Today, he said "everything is a little bit more dirty, a little bit more dangerous" — and a lot more perplexing.
He's finding it difficult to reconcile what he learned the day of the fire with how he feels now.
"There's nothing wrong with liking nice things. But at the end of the day, they don't matter," he explained by phone from Nova Scotia just a couple weeks ago, before he returned to Fort McMurray.
Yet after he visited his house, he felt a flood of relief to see all the things that "don't matter" were OK.
"There is an outside chance, even though our house is fine, that we can never live there again. But everything I owned is untouched. My most cherished items. My grandmother's photo. We have all those things," he wrote in a text.
"Every single home that was lost was someone's home. That niche in the world they worked day and night to carve out. Their grandmother's photos are gone. Their children's toys are gone."
The gratitude lesson he learned the night of the fire will never leave him, he said.

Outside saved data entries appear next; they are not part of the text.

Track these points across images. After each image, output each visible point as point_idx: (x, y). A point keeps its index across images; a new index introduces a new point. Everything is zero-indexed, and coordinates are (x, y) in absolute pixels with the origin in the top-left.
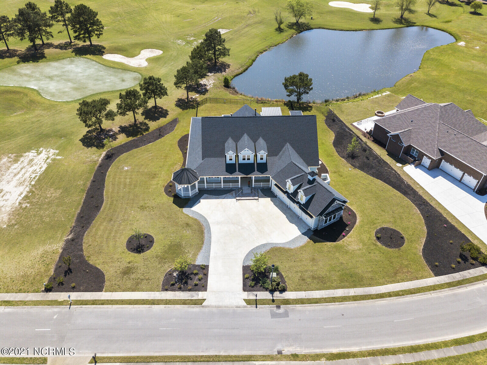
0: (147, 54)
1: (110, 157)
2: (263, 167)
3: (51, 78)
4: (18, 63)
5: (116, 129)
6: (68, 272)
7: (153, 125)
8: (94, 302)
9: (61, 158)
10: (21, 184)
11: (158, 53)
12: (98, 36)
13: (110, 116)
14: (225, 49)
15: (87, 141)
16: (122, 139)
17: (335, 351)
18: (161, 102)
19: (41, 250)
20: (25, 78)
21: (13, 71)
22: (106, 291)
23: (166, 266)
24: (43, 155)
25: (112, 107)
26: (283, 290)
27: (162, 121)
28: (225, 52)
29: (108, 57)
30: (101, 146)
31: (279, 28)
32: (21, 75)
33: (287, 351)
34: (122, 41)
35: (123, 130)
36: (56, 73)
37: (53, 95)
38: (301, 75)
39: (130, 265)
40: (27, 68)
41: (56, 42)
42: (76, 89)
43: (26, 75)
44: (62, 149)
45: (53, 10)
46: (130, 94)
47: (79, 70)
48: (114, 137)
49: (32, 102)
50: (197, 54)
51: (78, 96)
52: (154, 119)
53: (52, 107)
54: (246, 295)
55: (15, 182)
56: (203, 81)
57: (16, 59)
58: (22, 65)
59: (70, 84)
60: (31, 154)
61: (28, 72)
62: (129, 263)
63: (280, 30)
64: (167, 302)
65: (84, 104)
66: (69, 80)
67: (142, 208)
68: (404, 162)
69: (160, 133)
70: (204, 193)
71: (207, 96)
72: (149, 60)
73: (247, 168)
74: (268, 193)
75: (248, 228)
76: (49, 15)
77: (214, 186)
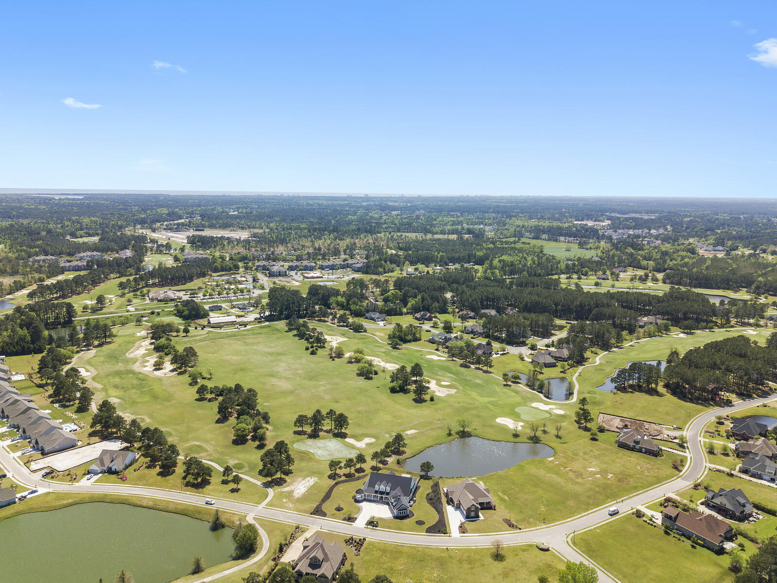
0: (367, 440)
1: (337, 484)
2: (388, 494)
3: (319, 448)
4: (307, 438)
5: (342, 474)
6: (317, 511)
7: (357, 475)
9: (319, 481)
10: (304, 487)
11: (373, 440)
12: (346, 428)
13: (340, 468)
14: (404, 443)
15: (330, 477)
16: (343, 478)
18: (363, 466)
19: (310, 505)
20: (309, 447)
21: (304, 442)
24: (313, 479)
25: (342, 465)
26: (376, 527)
27: (362, 474)
28: (404, 445)
29: (348, 440)
30: (334, 479)
31: (450, 433)
32: (307, 445)
34: (358, 431)
35: (344, 475)
36: (322, 446)
37: (319, 456)
38: (427, 462)
39: (334, 513)
40: (310, 442)
41: (325, 428)
42: (329, 455)
43: (309, 445)
44: (320, 479)
45: (327, 414)
46: (351, 460)
47: (332, 446)
48: (340, 477)
49: (311, 458)
50: (388, 445)
51: (330, 458)
52: (359, 473)
53: (318, 461)
55: (303, 486)
56: (388, 459)
57: (307, 436)
58: (309, 439)
59: (327, 452)
60: (309, 478)
61: (310, 444)
63: (450, 434)
65: (332, 462)
66: (327, 450)
67: (343, 501)
68: (449, 504)
69: (359, 478)
70: (365, 500)
71: (387, 466)
72: (367, 444)
73: (382, 493)
74: (388, 504)
76: (325, 416)
77: (369, 498)
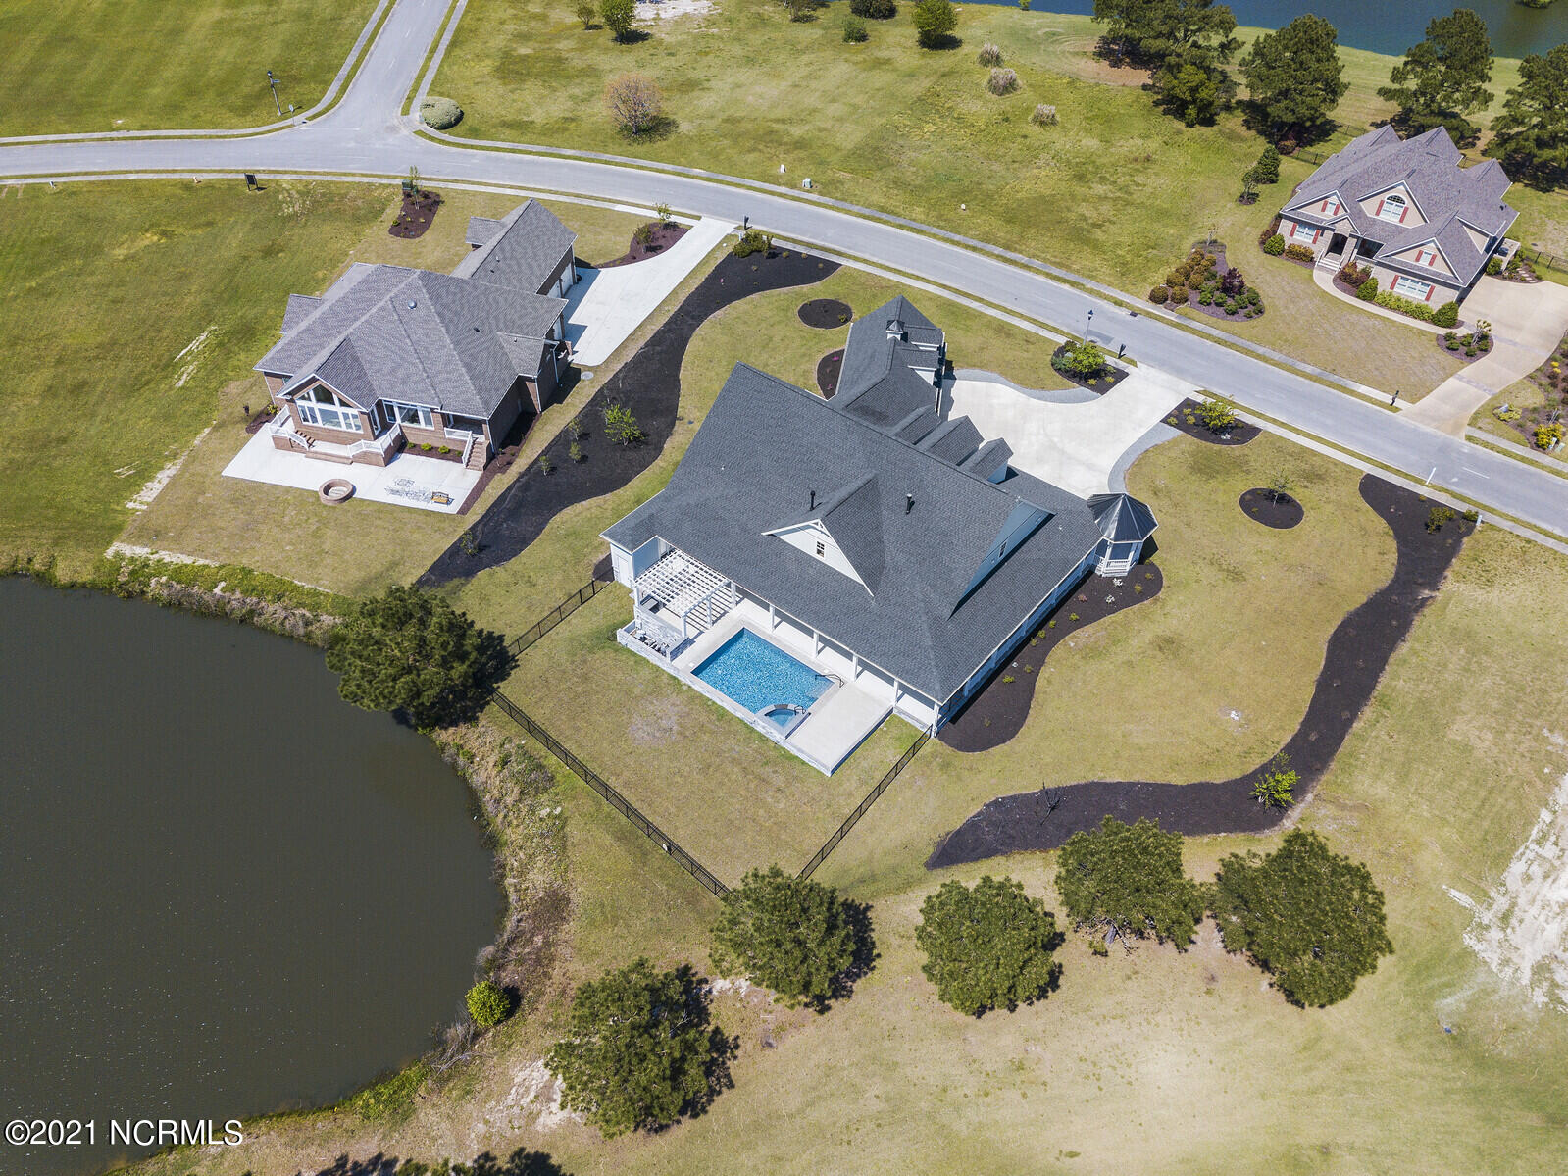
8: (1386, 467)
9: (1454, 893)
17: (1066, 287)
22: (1362, 471)
23: (1237, 453)
33: (1124, 313)
39: (1308, 484)
54: (1129, 369)
62: (1306, 487)
64: (1260, 415)
75: (1042, 431)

But it's more nuanced now: He's counting blessings, at the same time that he's acknowledging grief.
Because he has now realized that all the material losses in Fort McMurray have destroyed something even more precious — normalcy.
"I look forward to the day when people are complacent again. When they can be just a little bit ungrateful for how good we truly have it because life has returned to normal," he said.
"Everyone always says you don't think it could happen to you, to your community. And I truly hope we can all feel that way again."